**Questions**
#1 Dans la discussion sur le test d'un serveur, quelle version de Mac OS X fait tourner le serveur Web de Rosell ?
#2 Donne tous les niveaux de test que bompi indique dans la discussion.

**Document source**
◆ ◆ ◆ ◆

# Tester un serveur Web et un serveur FTP??



## Rosell (10 Août 2004)

Bonjour

J'aimerais savoir comment tester mon serveur ftp (gérer avec pure-ftpd manager) et ma galerie de photos que j'héberge sur mon site (serveur Web de Mac OS X.2.8).

En local, tout fonctionne.
Mais comment savoir si l'accès, le temps de réponse est convenable en passant réellement par le Net.

Pour le ftp j'ai essayé avec Cyberduck et avec Camino, mais quand je règle Netbarrier en "déconnexion réseau", je trouve quand même mon ftp. Ce qui me fait dire que je suis en local.
Je suppose donc que c'est pareil pour le site internet.

Merci de me dire si ces suppositions sont fondées et surtout comment faire ces tests.


----------



## bompi (10 Août 2004)

Il y a au moins trois niveaux de test :

 - sur le serveur
 - sur le réseau local, à partir d'une autre machine
 - _via_ Internet, à partir d'une autre machine.

 Donc, pour répondre à ta question, il te faudrait au moins un
 autre poste et utiliser directement l'adresse Internet et non
 l'adresse locale du serveur.


----------



## Rosell (11 Août 2004)

Pas moyen de tester cela avec le même poste!!!!!

C'est pas super économique tout ça!!!!!!


----------



## bompi (11 Août 2004)

Tu peux toujours essayer sur le serveur lui-même et tu sauras :
 - si les serveurs FTP et/ou HTTP sont actifs
 - si ton site web fonctionne correctement dans ce cas-là

 Mais tu ne sauras pas si tu as accès de l'extérieur (en plus cela
 dépend de ton Firewall, à ne pas oublier)

◆ ◆ ◆ ◆

**Données enregistrées**

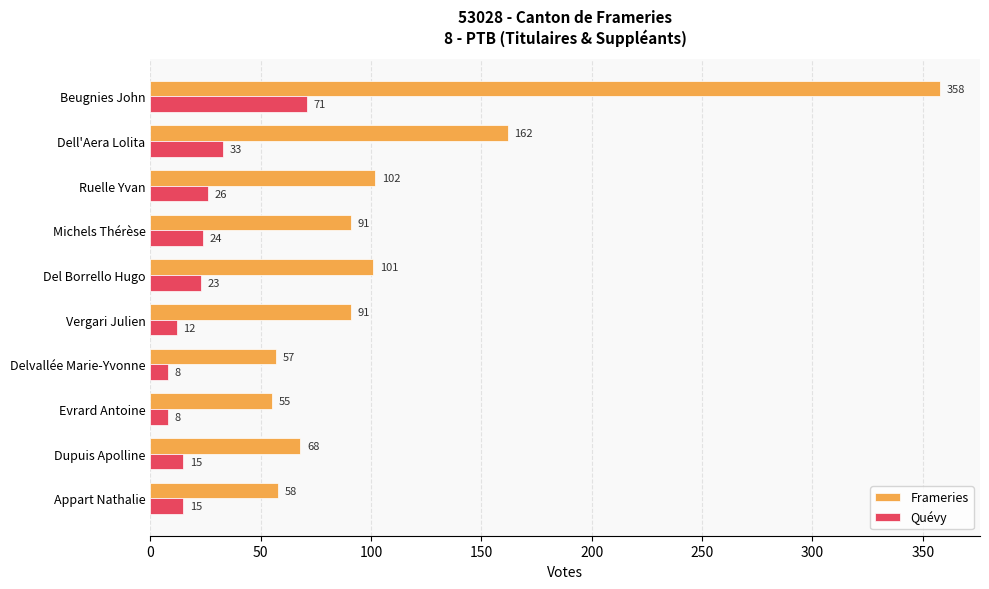

The Frameries series shows 39 at Dupuis Apolline. True or false?

False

◆ ◆ ◆ ◆

**Réponses**
#1 Mac OS X.2.8.

#2
- Sur le serveur
- Sur le réseau local, à partir d'une autre machine
- Via Internet, à partir d'une autre machine